Batty or catty? The flowers of Tacca chantrieri

A striking sight in the Begonia House at Wellington Botanic Garden.  Not a begonia! 

The black bat plant, also known as cat's whiskers or devil flower.   

Black (or dark purple) is an unusual colour for flowers, and the flowers of this plant have a most unusual appearance. 

The bat-like wings are bracts and the long whiskery growths are filiform bracteoles - modified leaves.  They frame an umbel (cluster) of flowers - the lower ones have opened and are fading, the middle ones are wide open and above them is an array of buds that are yet to open.

The long leaves are a lush glossy deep green, but are not visible in the image. 

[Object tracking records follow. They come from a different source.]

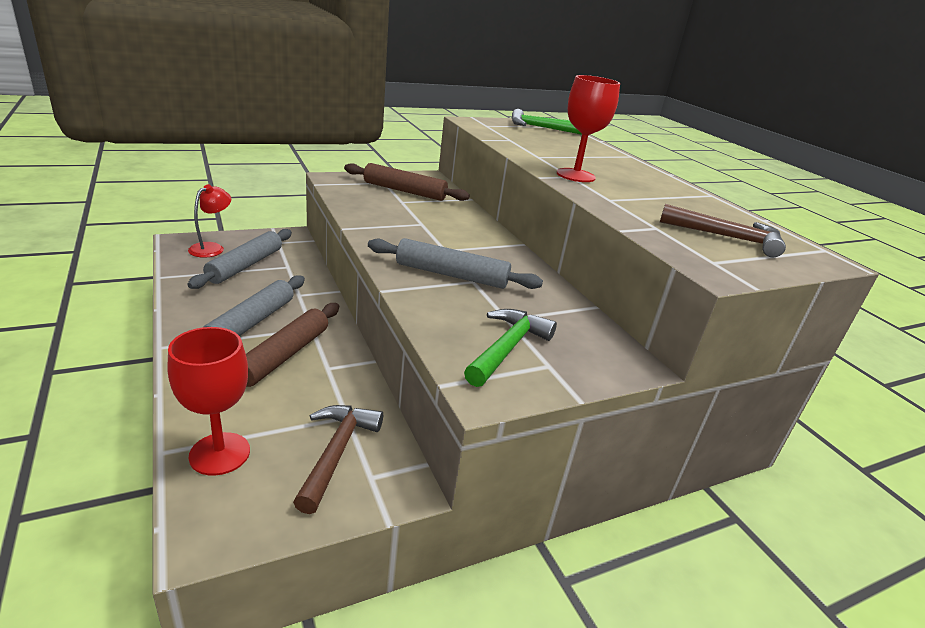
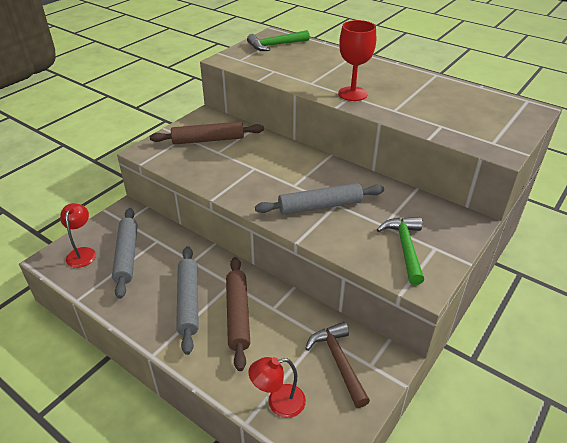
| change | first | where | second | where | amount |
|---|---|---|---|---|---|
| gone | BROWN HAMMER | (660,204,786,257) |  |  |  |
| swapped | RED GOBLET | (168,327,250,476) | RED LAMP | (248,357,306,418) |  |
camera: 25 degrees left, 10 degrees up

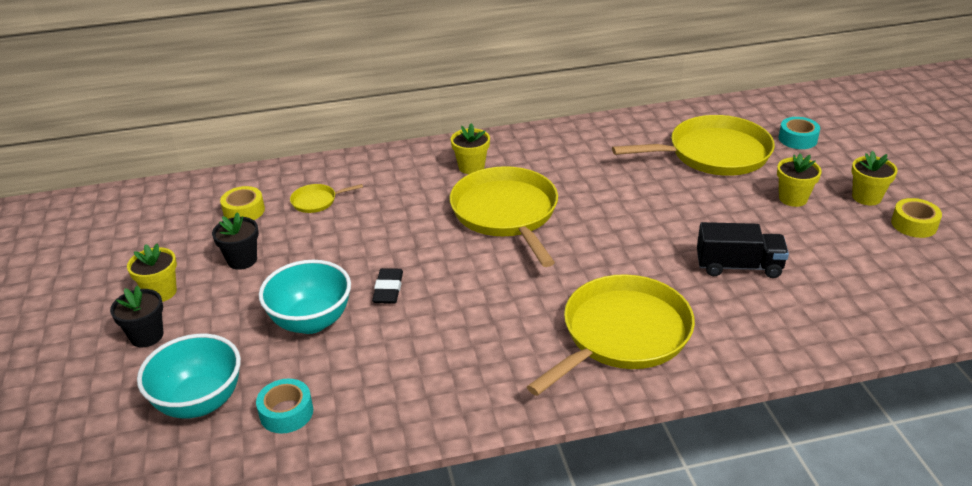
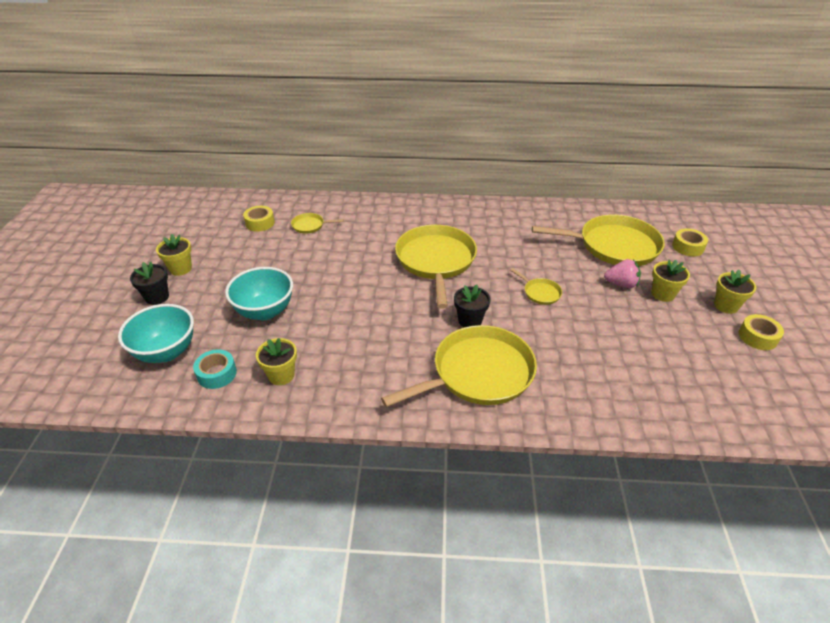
| change | first | where | second | where | amount |
|---|---|---|---|---|---|
| repainted | TURQUOISE TAPE | (778,117,820,149) | YELLOW TAPE | (672,229,708,256) |  |
| shifted | YELLOW FLOWER POT | (451,123,490,174) |  | (256,338,297,385) |  |
| shifted | BLACK FLOWER POT | (212,212,259,270) |  | (454,284,490,327) |  |
| gone | BLACK TRUCK | (697,222,789,278) |  |  |  |
| gone | BLACK ERASER | (372,268,403,304) |  |  |  |
| new |  |  | PINK STRAWBERRY | (604,259,641,288) |  |
| new |  |  | YELLOW PAN | (510,268,562,305) |  |
camera: 15 degrees right, 5 degrees up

A closer view of the flowers and bracts, demonstrating the difficulty of photographing very black flowers...

This is a large perennial plant from South east Asia and it is found in the understorey of tropical rainforests.   It is quite popular as an ornamental plant but in the wild it is endangered because of habitat destruction.

The plant produces taccalonolides and these are being investigated because they show promising anti-cancer properties - microtubule activity which kills certain cancer cells but not healthy ones - similar to Taxol, a very important anti-cancer treatment  found in the yew tree.

So - losing this plant could have meant losing a promising cancer treatment.  How careless we can be with the treasures around us!